### Requirement
Would you return the data below exactly as it stands, with every picture left out?

─── Provided material ───

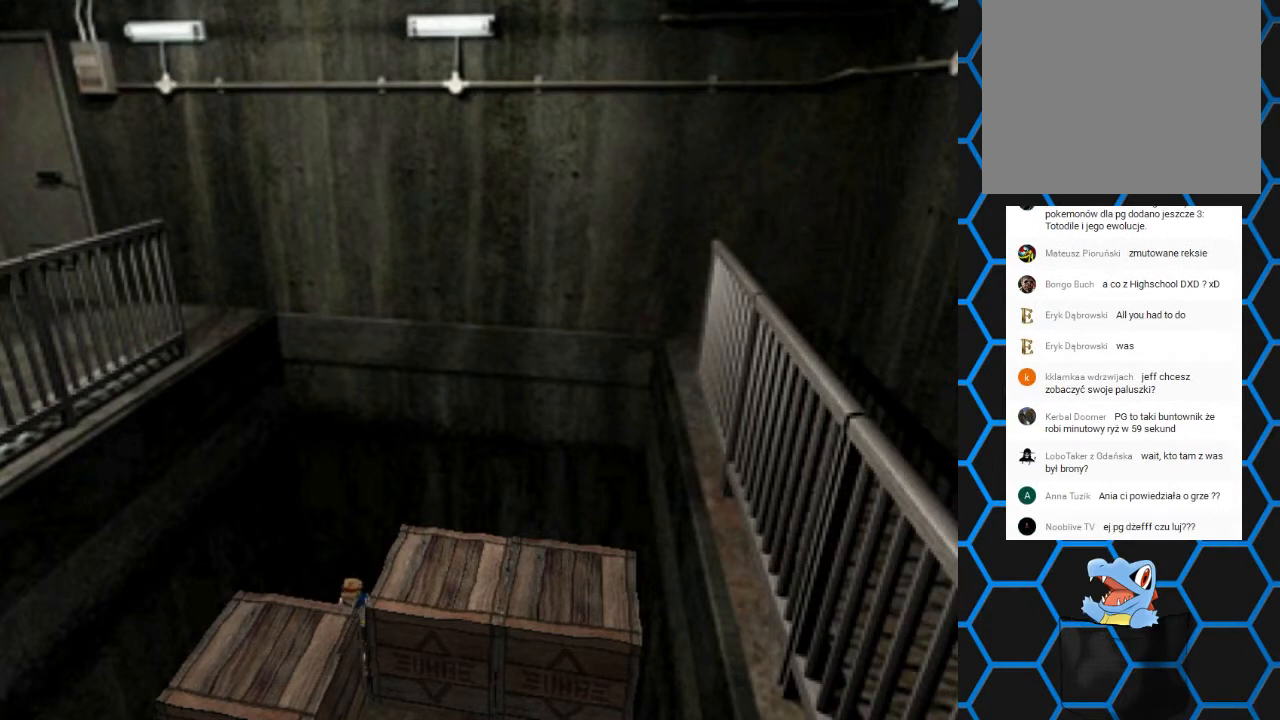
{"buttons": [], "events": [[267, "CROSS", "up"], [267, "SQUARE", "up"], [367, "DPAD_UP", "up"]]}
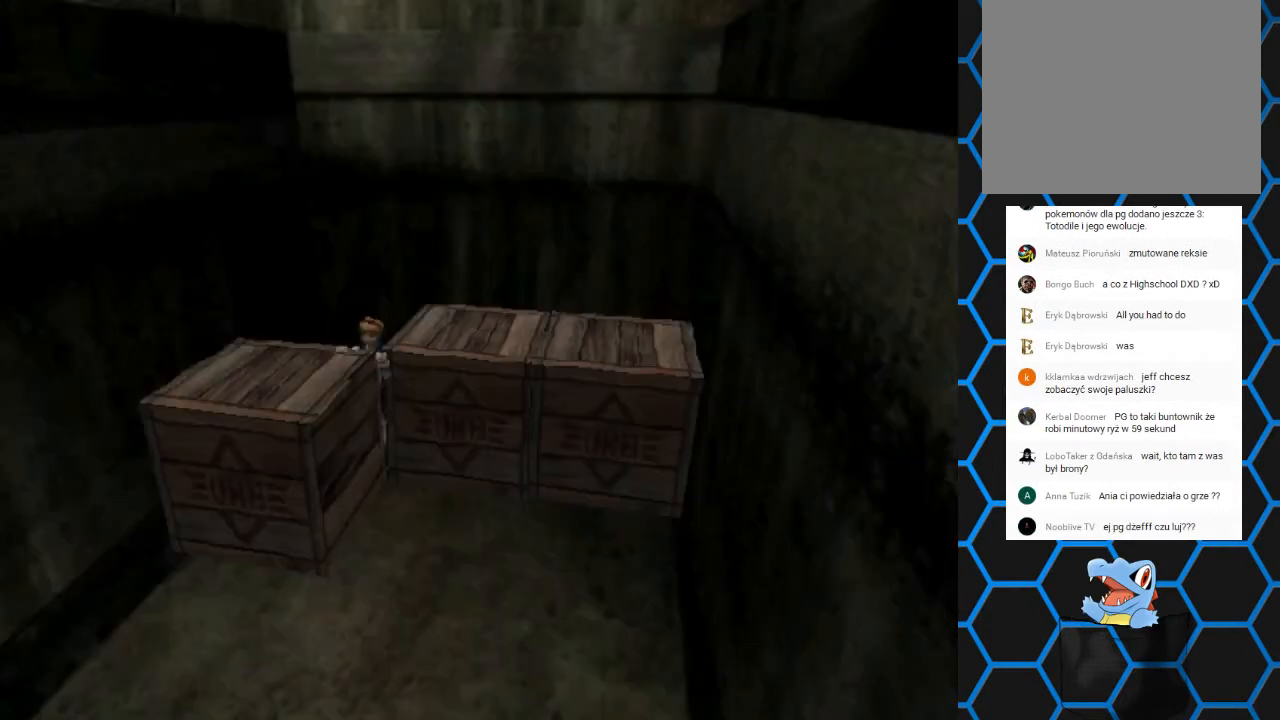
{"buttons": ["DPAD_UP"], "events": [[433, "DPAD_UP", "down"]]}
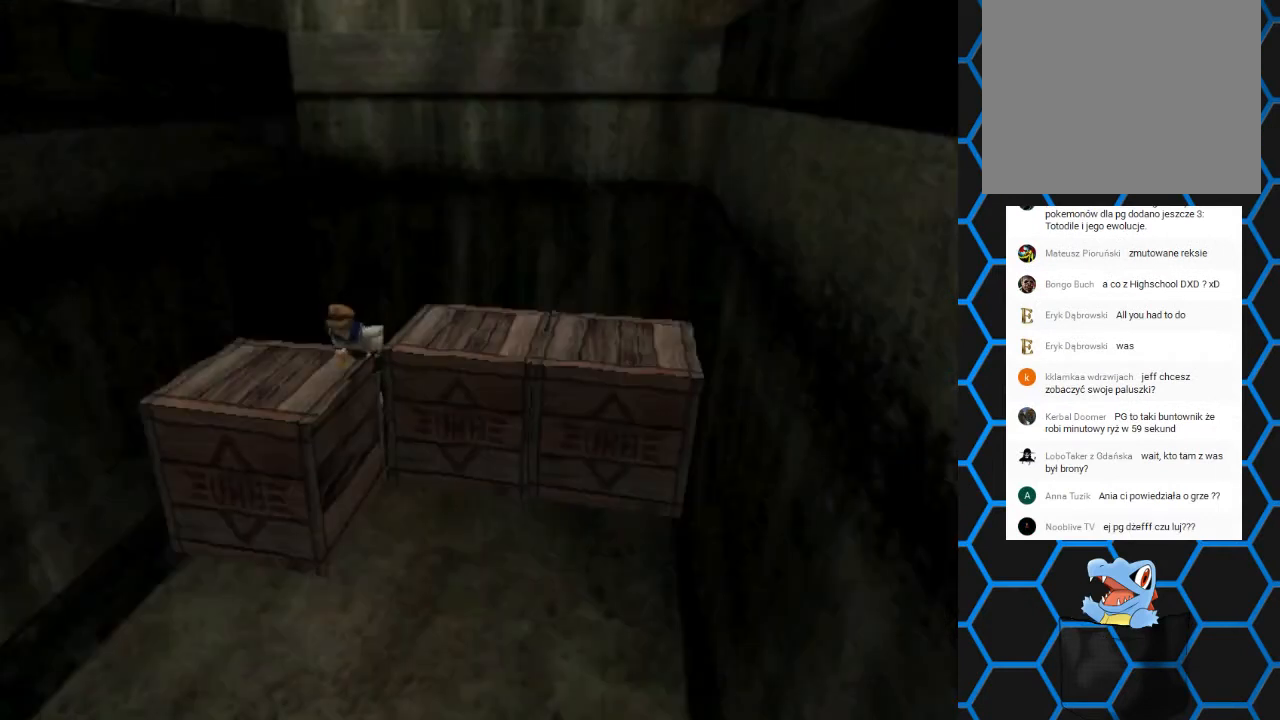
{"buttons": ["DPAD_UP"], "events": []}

───

### Task result
{"buttons": [], "events": [[267, "CROSS", "up"], [267, "SQUARE", "up"], [367, "DPAD_UP", "up"]]}
{"buttons": ["DPAD_UP"], "events": [[433, "DPAD_UP", "down"]]}
{"buttons": ["DPAD_UP"], "events": []}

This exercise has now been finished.